* **EXERCISE DIRECTIONS**
Continue the text on clinical trial protocol deviations, picking up after its last sentence.

* **PASSAGE**
____________________
The Failure Space of Clinical Trials – Protocol Deviations and Events

Let us turn our failure space model, and level of problems, to deviations in a clinical trial. This is one of those areas that regulations and tribal practice have complicated, perhaps needlessly. It is also complicated by the different players of clinical sites, sponsor, and usually these days a number of Contract Research Organizations (CRO).

What is a Protocol Deviation?

Protocol deviation is any change, divergence, or departure from the study design or procedures defined in the approved protocol.

Protocol deviations may include unplanned instances of protocol noncompliance. For example, situations in which the clinical investigator failed to perform tests or examinations as required by the protocol or failures on the part of subjects to complete scheduled visits as required by the protocol, would be considered protocol deviations.
____________________
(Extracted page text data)
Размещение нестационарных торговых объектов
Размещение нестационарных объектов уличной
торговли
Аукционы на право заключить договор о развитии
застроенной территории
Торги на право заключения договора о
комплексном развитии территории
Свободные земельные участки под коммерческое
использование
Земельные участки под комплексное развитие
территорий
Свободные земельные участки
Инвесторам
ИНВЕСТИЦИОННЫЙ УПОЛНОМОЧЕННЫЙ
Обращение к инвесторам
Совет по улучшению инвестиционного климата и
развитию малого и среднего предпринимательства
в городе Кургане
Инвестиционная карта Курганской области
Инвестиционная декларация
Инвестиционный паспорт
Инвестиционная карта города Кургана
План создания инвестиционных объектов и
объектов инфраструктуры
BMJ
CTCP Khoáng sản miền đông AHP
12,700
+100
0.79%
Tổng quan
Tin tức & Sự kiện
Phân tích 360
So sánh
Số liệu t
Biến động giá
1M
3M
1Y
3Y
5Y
____________________
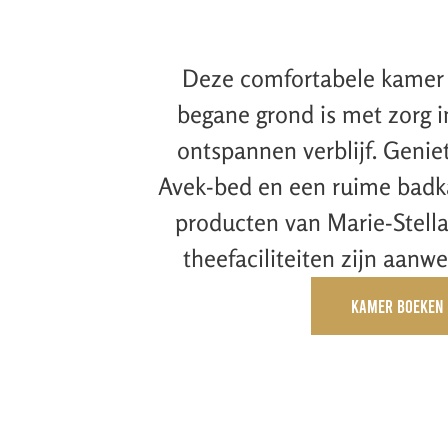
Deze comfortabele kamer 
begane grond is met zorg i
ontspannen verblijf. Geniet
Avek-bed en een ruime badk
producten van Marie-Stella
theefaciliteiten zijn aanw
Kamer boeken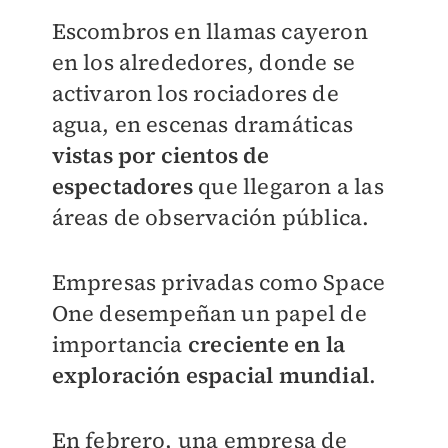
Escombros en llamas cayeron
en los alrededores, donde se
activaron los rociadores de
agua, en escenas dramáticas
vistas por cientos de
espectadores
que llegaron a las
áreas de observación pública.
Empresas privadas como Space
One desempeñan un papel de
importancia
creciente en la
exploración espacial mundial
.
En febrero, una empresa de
____________________
* **TASK RESULT**
In the case of deviations which are planned exceptions to the protocol such deviations should be reviewed and approved by the IRB, the sponsor, and by the FDA for medical devices, prior to implementation, unless the change is necessary to eliminate apparent immediate hazards to the human subjects (21 CFR 312.66), or to protect the life or physical well-being of the subject (21 CFR 812.150(a)(4)).

The FDA, July 2020. Compliance Program Guidance Manual for Clinical Investigator Inspections (7348.811).

In assessing protocol deviations/violations, the FDA instructs field staff to determine whether changes to the protocol were: (1) documented by an amendment, dated, and maintained with the protocol; (2) reported to the sponsor (when initiated by the clinical investigator); and (3) approved by the IRB and FDA (if applicable) before implementation (except when necessary to eliminate apparent immediate hazard(s) to human subjects).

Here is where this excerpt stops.